Answer these questions from the beef market article:
1. What was the bottom price that trim prices rose from?
2. By how much did futures close limit down on the day the BSE discovery was announced?
3. How many people were employed by the three plants that closed?

DOCUMENT TEXT:
########################################

Trim prices haven't fully recovered, but were 89 cents this week and 88 cents last week, up from the bottom of 49 cents, said John Nalivka, owner of Sterling Marketing, a Vale, Ore., economic consulting firm for the red meat industry.

"Lean trim has made a pretty tremendous recovery. I, for one, thought it would take a lot longer than that to recover," he said.

Some of the initial decisions by retailers to not carry ground beef containing LFTB may have passed, and LFTB found its way into other markets, such as sausage-type meat products. There is also export potential for the product, Peel said.

"It's not too much of an issue," he said.

But media attention may return when processors, who choose to, label it on their ground beef products, he said.

The case of bovine spongiform encephalopathy, known as BSE or mad cow, hit the futures market hard the day the discovery was announced, with futures closing limit down $3 per hundredweight. Futures prices began recovering the next day as trading partners assured USDA that they would not change U.S. access to their countries, he said.

The announcement caused a sharp drop in live cattle futures but they recovered about half the loss the next day. Lower cattle prices now are not the result of BSE. Packers, who have been in the red since last fall, wanted to correct the market anyway, he said.

"They were looking for an excuse and found it," he said.

Cash markets were mostly unaffected by the BSE finding. The biggest impact was on live fed and feeder cattle.

"I don't anticipate any significant fallout from this point," Peel said.

"We had the LFTB debacle as well as BSE, but markets are showing a pretty strong foundation for beef demand," Nalivka said.

LFTB had some impact and put pressure on the trim market, he said.

"It was a real deal for two or three weeks," he said.

The greater and perhaps real impact is that an activist group with no scientific foundation for the statements that they made against LFTB led to the closure of three plants, which employed 650 people, he said.

"The markets have recovered, but I suspect there are still many lingering questions in peoples minds and we may not have seen the last of this kind of activity," he said.

Comments made about this article

Posted By: David C On: 5/2/2012

Title: People want to eat meat, not processed offal

Spinal tissue is offal, not meat. Dress it up all you want, but when I eat a hamburger, I want it to be made from identifiable muscle, not gristle and residual soft tissue processed to look sort of like ground meat.
I mean, come on guys, do you eat this stuff?

########################################

[Stored data entries]
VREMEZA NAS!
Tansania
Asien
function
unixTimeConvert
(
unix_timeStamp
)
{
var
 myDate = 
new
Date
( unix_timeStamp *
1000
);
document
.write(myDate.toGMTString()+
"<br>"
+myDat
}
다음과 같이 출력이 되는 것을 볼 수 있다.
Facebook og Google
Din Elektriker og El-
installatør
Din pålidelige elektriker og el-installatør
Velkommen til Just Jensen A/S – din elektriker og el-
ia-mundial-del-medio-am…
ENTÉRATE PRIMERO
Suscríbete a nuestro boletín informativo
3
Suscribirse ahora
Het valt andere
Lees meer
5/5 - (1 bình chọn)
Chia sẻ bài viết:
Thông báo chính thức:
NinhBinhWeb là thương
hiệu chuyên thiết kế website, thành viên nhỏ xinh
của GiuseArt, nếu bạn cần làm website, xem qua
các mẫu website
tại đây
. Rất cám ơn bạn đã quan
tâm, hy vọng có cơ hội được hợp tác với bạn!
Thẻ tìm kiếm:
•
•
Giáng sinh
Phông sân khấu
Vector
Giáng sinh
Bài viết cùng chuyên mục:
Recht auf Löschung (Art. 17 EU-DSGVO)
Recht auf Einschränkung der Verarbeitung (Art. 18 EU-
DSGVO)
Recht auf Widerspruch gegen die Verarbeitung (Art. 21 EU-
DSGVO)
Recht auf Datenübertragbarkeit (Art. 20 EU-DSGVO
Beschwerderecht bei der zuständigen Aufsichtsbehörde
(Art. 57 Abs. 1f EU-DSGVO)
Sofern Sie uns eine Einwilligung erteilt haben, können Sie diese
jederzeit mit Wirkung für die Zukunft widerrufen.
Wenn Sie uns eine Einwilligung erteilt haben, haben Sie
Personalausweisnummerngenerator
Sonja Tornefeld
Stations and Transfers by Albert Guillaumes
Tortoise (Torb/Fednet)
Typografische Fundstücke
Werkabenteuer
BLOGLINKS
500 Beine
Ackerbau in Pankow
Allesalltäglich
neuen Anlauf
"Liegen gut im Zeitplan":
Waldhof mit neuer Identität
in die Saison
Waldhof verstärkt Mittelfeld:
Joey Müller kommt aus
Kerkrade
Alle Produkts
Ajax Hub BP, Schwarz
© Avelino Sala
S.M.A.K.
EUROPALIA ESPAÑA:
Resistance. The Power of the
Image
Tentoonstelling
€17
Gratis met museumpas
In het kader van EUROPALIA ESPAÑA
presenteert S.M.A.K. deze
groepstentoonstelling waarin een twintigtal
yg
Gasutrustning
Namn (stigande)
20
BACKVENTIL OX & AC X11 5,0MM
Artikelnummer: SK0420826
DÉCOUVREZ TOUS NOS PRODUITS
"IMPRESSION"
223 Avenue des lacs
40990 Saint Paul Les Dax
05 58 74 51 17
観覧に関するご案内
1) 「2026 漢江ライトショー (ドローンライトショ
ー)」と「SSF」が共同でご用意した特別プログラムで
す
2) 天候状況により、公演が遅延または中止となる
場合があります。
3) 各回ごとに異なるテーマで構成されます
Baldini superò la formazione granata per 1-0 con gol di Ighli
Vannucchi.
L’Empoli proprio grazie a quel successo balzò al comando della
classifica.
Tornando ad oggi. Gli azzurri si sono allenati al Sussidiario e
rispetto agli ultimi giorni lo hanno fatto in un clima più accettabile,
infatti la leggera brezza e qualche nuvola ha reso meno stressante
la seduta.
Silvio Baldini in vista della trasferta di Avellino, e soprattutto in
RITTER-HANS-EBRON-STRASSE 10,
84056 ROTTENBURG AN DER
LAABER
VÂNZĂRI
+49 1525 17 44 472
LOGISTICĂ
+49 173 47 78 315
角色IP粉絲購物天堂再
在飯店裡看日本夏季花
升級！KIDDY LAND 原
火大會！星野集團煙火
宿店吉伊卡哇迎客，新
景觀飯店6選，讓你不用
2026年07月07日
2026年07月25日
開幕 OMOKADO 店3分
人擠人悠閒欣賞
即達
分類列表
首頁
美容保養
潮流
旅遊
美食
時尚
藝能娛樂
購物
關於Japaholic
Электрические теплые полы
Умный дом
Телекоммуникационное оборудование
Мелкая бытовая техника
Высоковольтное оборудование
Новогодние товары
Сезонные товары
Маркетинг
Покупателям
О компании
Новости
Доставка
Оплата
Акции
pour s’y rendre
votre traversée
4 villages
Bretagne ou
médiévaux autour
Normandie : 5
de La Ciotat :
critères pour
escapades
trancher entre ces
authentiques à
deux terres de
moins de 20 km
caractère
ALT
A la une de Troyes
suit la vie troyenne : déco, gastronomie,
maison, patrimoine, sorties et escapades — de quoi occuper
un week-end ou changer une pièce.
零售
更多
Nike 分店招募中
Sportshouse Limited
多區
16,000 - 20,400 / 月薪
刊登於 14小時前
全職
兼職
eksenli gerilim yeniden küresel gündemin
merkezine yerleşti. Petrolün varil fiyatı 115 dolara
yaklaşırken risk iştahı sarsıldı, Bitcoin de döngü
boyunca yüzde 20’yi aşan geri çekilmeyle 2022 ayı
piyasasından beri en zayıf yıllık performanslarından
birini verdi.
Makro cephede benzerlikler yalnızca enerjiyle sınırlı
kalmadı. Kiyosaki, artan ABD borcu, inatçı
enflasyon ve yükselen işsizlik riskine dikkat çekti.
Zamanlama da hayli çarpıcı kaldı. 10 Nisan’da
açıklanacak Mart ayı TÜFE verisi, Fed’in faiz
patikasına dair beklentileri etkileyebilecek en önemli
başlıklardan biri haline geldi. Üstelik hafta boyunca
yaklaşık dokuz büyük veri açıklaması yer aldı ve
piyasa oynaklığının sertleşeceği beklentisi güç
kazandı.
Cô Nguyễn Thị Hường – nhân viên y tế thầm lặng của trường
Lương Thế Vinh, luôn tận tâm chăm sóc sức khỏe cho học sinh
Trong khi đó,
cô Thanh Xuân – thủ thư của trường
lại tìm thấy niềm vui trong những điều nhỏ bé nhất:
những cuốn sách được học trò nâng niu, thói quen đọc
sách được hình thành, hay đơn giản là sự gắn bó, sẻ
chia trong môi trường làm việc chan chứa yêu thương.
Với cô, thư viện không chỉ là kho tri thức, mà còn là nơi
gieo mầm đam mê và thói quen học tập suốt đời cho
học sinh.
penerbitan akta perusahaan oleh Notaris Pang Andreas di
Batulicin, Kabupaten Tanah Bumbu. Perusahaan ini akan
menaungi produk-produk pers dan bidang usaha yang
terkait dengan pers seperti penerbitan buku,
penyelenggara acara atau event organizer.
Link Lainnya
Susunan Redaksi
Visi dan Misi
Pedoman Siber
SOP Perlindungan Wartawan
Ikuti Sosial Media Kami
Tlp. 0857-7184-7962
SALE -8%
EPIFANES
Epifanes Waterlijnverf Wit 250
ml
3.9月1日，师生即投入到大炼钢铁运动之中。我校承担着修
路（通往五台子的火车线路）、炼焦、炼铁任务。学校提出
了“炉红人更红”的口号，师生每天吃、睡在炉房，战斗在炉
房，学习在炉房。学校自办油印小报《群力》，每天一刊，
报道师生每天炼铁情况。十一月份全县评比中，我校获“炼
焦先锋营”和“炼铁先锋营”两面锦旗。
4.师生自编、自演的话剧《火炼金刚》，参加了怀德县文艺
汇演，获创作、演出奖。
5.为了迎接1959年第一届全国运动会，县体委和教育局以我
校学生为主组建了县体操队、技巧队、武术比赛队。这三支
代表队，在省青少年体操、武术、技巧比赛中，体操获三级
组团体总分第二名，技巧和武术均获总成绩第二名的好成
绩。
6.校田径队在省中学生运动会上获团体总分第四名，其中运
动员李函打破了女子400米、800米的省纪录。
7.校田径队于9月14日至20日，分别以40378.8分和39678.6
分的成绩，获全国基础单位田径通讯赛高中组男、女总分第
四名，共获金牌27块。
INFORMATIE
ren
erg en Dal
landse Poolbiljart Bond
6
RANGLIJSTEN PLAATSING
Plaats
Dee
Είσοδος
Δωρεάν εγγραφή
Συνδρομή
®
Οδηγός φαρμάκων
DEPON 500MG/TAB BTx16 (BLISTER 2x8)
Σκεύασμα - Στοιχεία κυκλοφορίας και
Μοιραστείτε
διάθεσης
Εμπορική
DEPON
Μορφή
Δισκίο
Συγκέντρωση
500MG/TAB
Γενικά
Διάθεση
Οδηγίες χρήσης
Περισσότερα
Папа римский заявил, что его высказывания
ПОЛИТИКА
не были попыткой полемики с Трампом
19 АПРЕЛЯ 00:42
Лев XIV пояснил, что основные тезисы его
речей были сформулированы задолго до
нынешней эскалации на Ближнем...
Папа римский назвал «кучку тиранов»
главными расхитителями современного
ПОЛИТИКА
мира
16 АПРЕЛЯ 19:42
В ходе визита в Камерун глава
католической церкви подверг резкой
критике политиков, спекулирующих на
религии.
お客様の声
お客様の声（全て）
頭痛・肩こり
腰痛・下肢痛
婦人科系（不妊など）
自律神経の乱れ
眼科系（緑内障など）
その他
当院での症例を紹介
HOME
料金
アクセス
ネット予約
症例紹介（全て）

########################################

WRITTEN REPLY:
1. 49 cents.
2. $3 per hundredweight.
3. 650 people.